The first iteration of this project was that the back-end container could load new models dynamically. However, after review, it was decided that this was not desirable. In order to load a new model, the container must now be restarted where the init container retrieves the correct data.
My first thought was to have the back-end job send a request to retrieve the data, but that leads to several problems:
1. The front-end service must store the json request in a database even though it is read only once because the back-end request can be forwarded to another front-end pod.
2. How would the job know to request new data? (Step 8)

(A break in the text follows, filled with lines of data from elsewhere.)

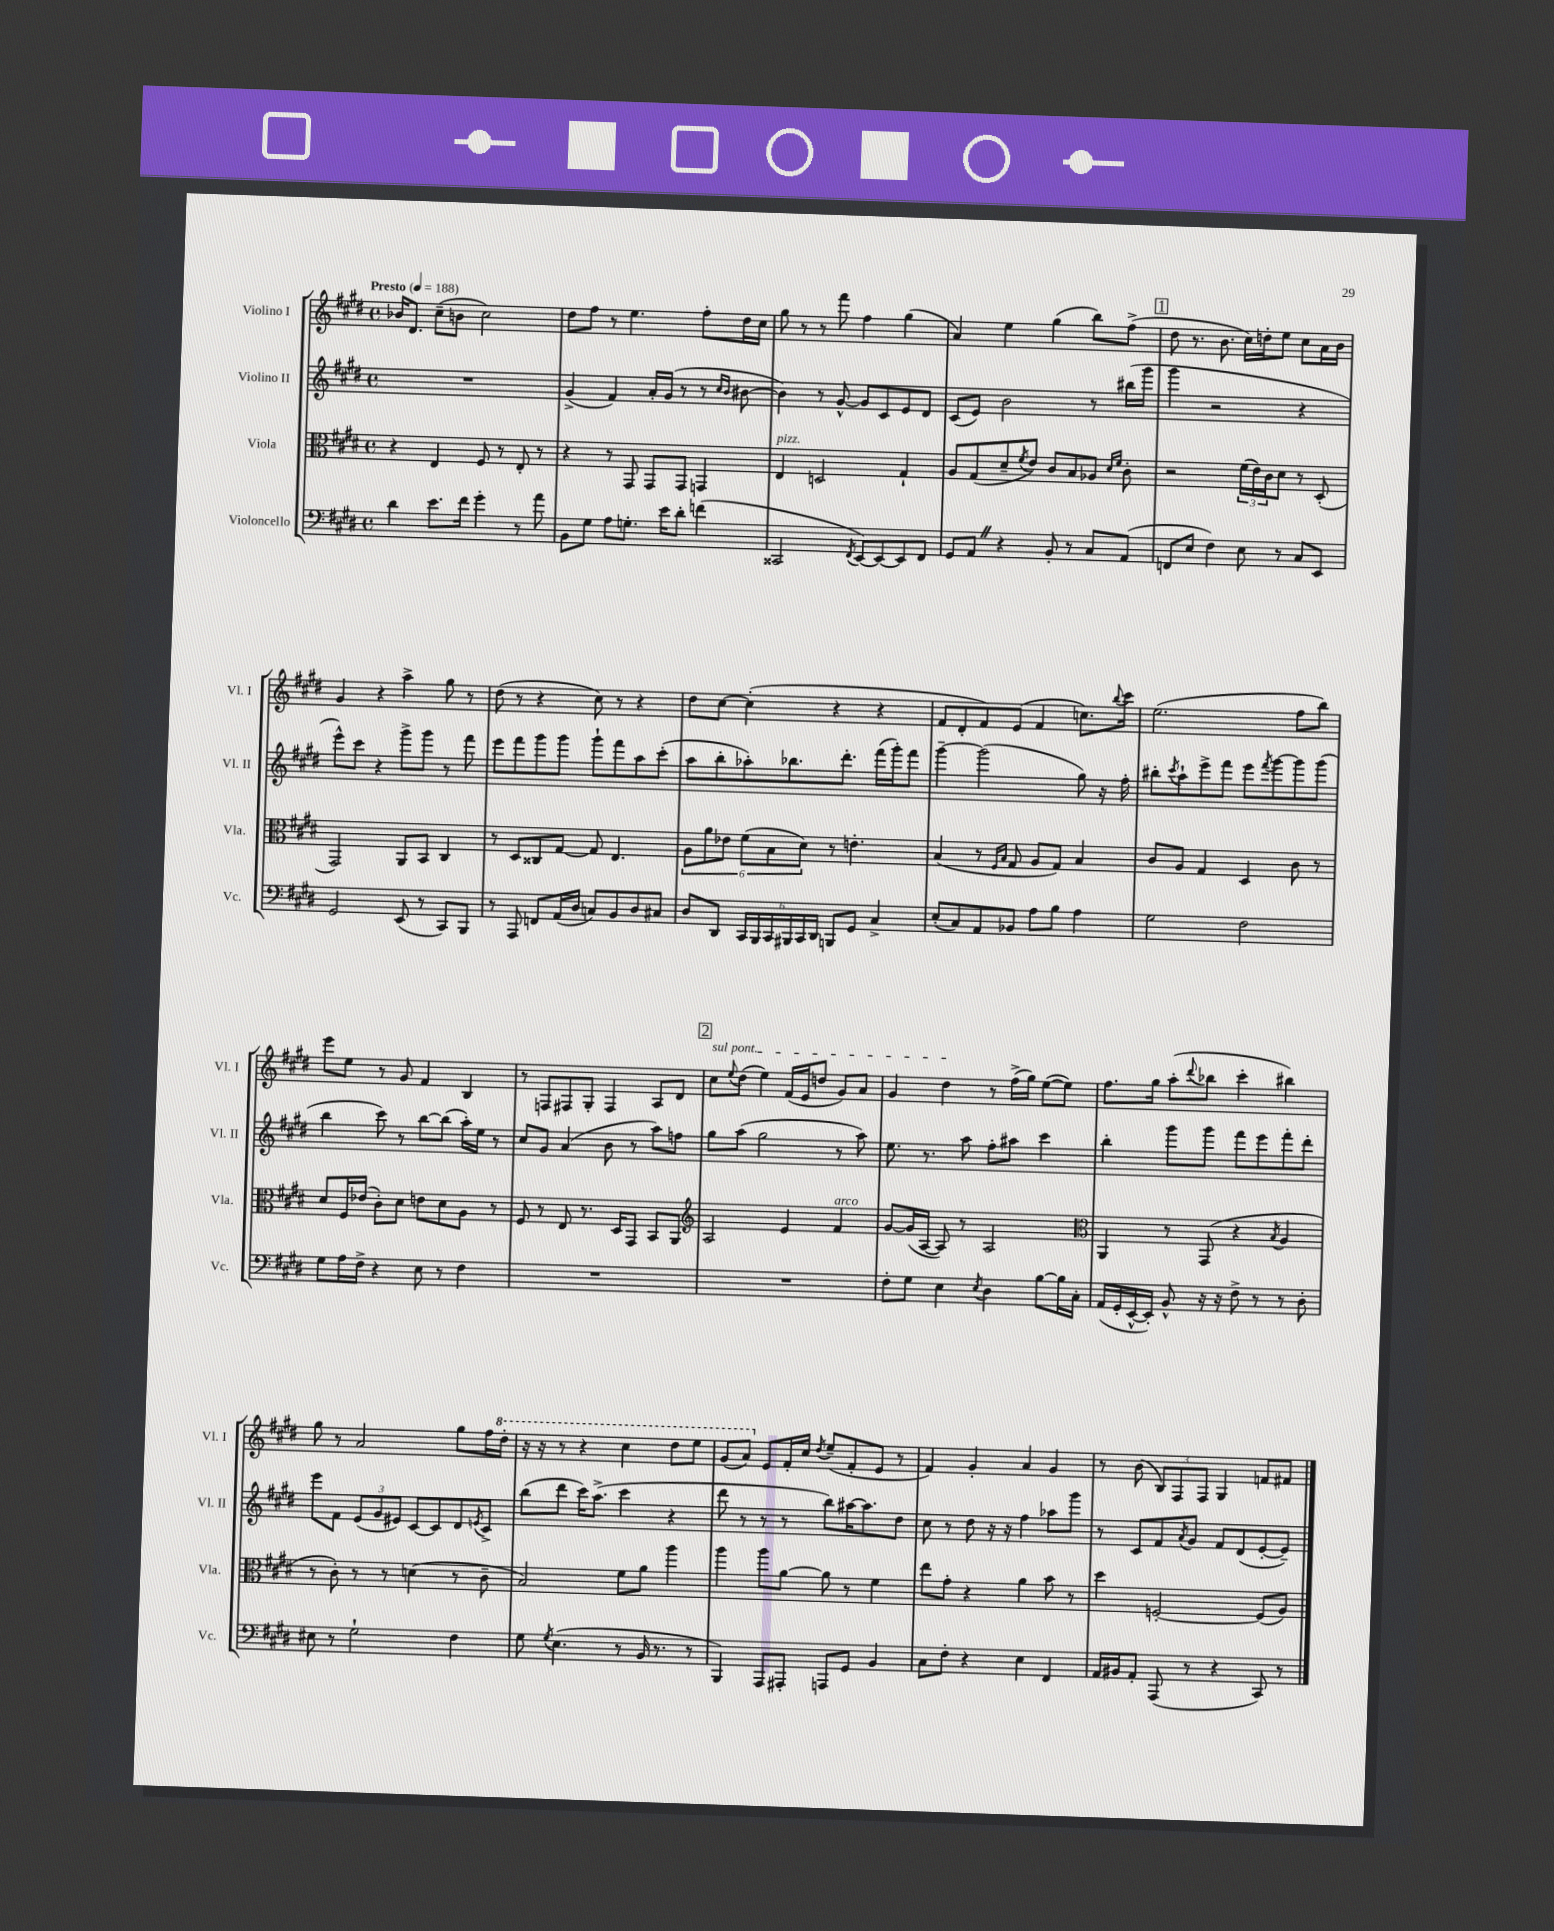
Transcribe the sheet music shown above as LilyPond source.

<<
\new StaffGroup <<
\new Staff = "s0" \with { instrumentName = "Violino I" shortInstrumentName = "Vl. I" } {
    \clef treble \key e \major \defaultTimeSignature \time 4/4 \tempo "Presto" 4 = 188
    bes'16 dis'8. cis''8--( b'8 cis''2) |
    dis''8 fis''8 r8 e''4. fis''8-. dis''16 cis''16 |
    gis''8 r8 r8 fis'''8 fis''4 gis''4( |
    a'4) e''4 gis''4( b''8) fis''8->( |
    \mark \markup { \box "1" } dis''8 r8. b'8. cis''16) d''16-. e''8 cis''8 a'16 b'16 |
    gis'4 r4 a''4-> gis''8 r8 |
    dis''8( r8 r4 cis''8) r8 r4 |
    dis''8 cis''8~ cis''4-.( r4 r4 |
    fis'8 dis'8-. fis'8) e'8( fis'4 c''8.) \appoggiatura { b''8 } cis'''16 |
    e''2.( fis''8 b''8) |
    e'''8 e''8 r8 gis'8 fis'4 b4 |
    r8 f8 fis8 gis8-. fis4 a8 dis'8 |
    \mark \markup { \box "2" } \once \override TextSpanner.bound-details.left.text = \markup { \italic "sul pont." } cis''8\startTextSpan \appoggiatura { e''8 } dis''8( e''4) fis'16( e'16 d''8 gis'8) a'8 |
    gis'4 dis''4\stopTextSpan r8 fis''16->( gis''16) e''8~( e''8) |
    fis''8. gis''16 a''8-.( \appoggiatura { dis'''8 } bes''8 cis'''4-. bis''4) |
    gis''8 r8 a'2 gis''8 fis''16 \ottava #1 dis'''16-. |
    r16 r16 r8 r4 cis'''4 dis'''8 e'''8 |
    gis''8( a''8) \ottava #0 e'8 fis'16-. cis''16 \acciaccatura { dis''8 } e''8--( fis'8-. e'8 r8 |
    fis'4) gis'4-. a'4 gis'4 |
    r8 b'8( \tuplet 3/2 { b8) fis8 fis8 } gis4 f'8 fis'8 \bar "|." |
}
\new Staff = "s1" \with { instrumentName = "Violino II" shortInstrumentName = "Vl. II" } {
    \clef treble \key e \major \defaultTimeSignature \time 4/4
    R1 |
    gis'4->( fis'4) a'16-. gis'16( r8 r8 \grace { cis''16 b'16 } bis'8~ |
    bis'4) r8 gis'8~-^ gis'8 cis'8 e'8 dis'8 |
    cis'8( e'8) b'2 r8 bis''16( gis'''16 |
    \mark \markup { \box "1" } gis'''4 r2 r4 |
    e'''8-^) cis'''8 r4 gis'''8-> gis'''8 r8 fis'''8 |
    e'''8 fis'''8 gis'''8 gis'''8 gis'''8-! fis'''8 a''8 cis'''8-.( |
    a''8 b''8-. aes''8-.) bes''8. dis'''8.-. fis'''16( gis'''16-.) fis'''8 |
    gis'''4~-- gis'''2( gis''8) r16 fis''16-. |
    bis''8-. \acciaccatura { cis'''8 } a''8-! e'''8-> fis'''8 e'''8 \acciaccatura { fis'''8 } gis'''8~ gis'''8 gis'''8( |
    b''4 cis'''8) r8 b''8~ b''8( a''16-.) e''16 r8 |
    cis''8 gis'8 a'4( b'8 r8 a''8) f''8 |
    \mark \markup { \box "2" } gis''8 a''8( gis''2 r8 a''8) |
    e''8. r8. a''8 fis''8-. ais''8 cis'''4 |
    b''4-. gis'''8 gis'''8 fis'''8 e'''8 fis'''8-. dis'''8-. |
    e'''8 fis'8 \tuplet 3/2 { e'8( gis'8 eis'8) } cis'8~ cis'8 dis'8 \acciaccatura { e'8 } cis'8-> |
    b''8( dis'''8 cis'''16) a''8.->( cis'''4 r4 |
    dis'''8 r8 r8 r8 b''8) ais''16~ ais''8. dis''8 |
    cis''8 r8 dis''8 r16 r16 fis''4 aes''8 gis'''8 |
    r8 cis'8 fis'8 \acciaccatura { a'8 } gis'8 fis'8 dis'8( e'8~-. e'8--) \bar "|." |
}
\new Staff = "s2" \with { instrumentName = "Viola" shortInstrumentName = "Vla." } {
    \clef alto \key e \major \defaultTimeSignature \time 4/4
    r4 e4 fis8 r8 e8-. r8 |
    r4 r8 gis,8 gis,8 gis,8 g,4 |
    e4^\markup { \italic "pizz." } d2 gis4-! |
    a8 gis8( dis'8-- \acciaccatura { fis'8 } e'8) cis'8 b8 aes8 \grace { dis'16 fis'16 } cis'8-. |
    \mark \markup { \box "1" } r2 \tuplet 3/2 { fis'16( e'16) cis'16 } dis'8 r8 dis8-.( |
    gis,2) a,8 b,8 cis4 |
    r8 dis8 cisis8 gis8~ gis8 e4. |
    \tuplet 6/4 { a8 a'8 ees'8 fis'8( b8 dis'8) } r8 e'4.-. |
    b4( r8 \grace { fis16 b16 } gis8 a8 gis8) b4 |
    cis'8 a8 gis4 dis4 cis'8 r8 |
    dis'8 fis16 ees'16( cis'8-.) dis'8 e'8 dis'8 a8 r8 |
    fis8 r8 e8 r8. dis16 gis,8 b,8 a,8 |
    \mark \markup { \box "2" } \clef treble a2 e'4 fis'4^\markup { \italic "arco" } |
    gis'8~ gis'16( a16~ a8) r8 a2 |
    \clef alto a,4 r8 gis,8( r4 \acciaccatura { b8 } a4 |
    r8 cis'8-.) r8 r8 d'4( r8 cis'8-- |
    b2) fis'8 a'8 a''4 |
    a''4 a''8 a'8~ a'8 r8 fis'4 |
    e''8 gis'8-. r4 a'4 b'8 r8 |
    dis''4 f2~-. f8( a8) \bar "|." |
}
\new Staff = "s3" \with { instrumentName = "Violoncello" shortInstrumentName = "Vc." } {
    \clef bass \key e \major \defaultTimeSignature \time 4/4
    dis'4 e'8. fis'16 gis'4-. r8 a'8 |
    b,8 gis8 a8 g8.-. e'16 dis'8-. f'4( |
    cisis,2 \acciaccatura { fis,8 } e,8~) e,8~ e,8 fis,8 |
    gis,8 a,8 \once \override BreathingSign.text = \markup { \musicglyph "scripts.caesura.straight" } \breathe r4 b,8-. r8 cis8 a,8( |
    \mark \markup { \box "1" } f,8 e8 fis4) e8 r8 cis8 e,8 |
    gis,2 e,8( r8 cis,8) b,,8 |
    r8 a,,8 f,8 a,16( dis16 c8) b,8 dis8 cis8 |
    dis8 dis,8 \tuplet 6/4 { cis,16 b,,16 cis,16 bis,,16 cis,16 dis,16 } b,,8 gis,8 cis4-> |
    e8-.( cis8) a,8 bes,8 a8 b8 a4 |
    gis2 fis2 |
    gis8 a16 fis16-> r4 e8 r8 fis4 |
    R1 |
    \mark \markup { \box "2" } R1 |
    fis8-. gis8 e4 \acciaccatura { e8 } dis4 b8~ b16 cis16-. |
    a,16( gis,16-. e,16~-^ e,16-.) b,8-^ r16 r16 fis8-> r8 r8 dis8-. |
    eis8 r8 gis2-! fis4 |
    gis8 \acciaccatura { gis8 } e4.( r8 b,16 r8. r8 |
    b,,4) a,,8 ais,,8-. a,,8 gis,8 b,4 |
    cis8 fis8-. r4 e4 fis,4 |
    a,16 bis,16 a,8-. a,,8( r8 r4 cis,8) r8 \bar "|." |
}
>>
>>
\layout { \context { \Score \remove "Bar_number_engraver" } }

3. How are the results sent to the user?
The second thought was to skip steps 8 and 9 and let the job run completely, let the front end read the job status, and read the logs when finished. At least that's how it works in the job documentation. However, this would mean that the job logs have to be reserved for output, which seems like a bad design.
However, we can build on that and instead of writing to the logs, writing to the database. This shares problem 1 of my first idea in the sense that the database contains data once read, but so far this seems to be the only viable solution.
What is your thought Is this the right way, or do you have a completely different way to summarize this behavior?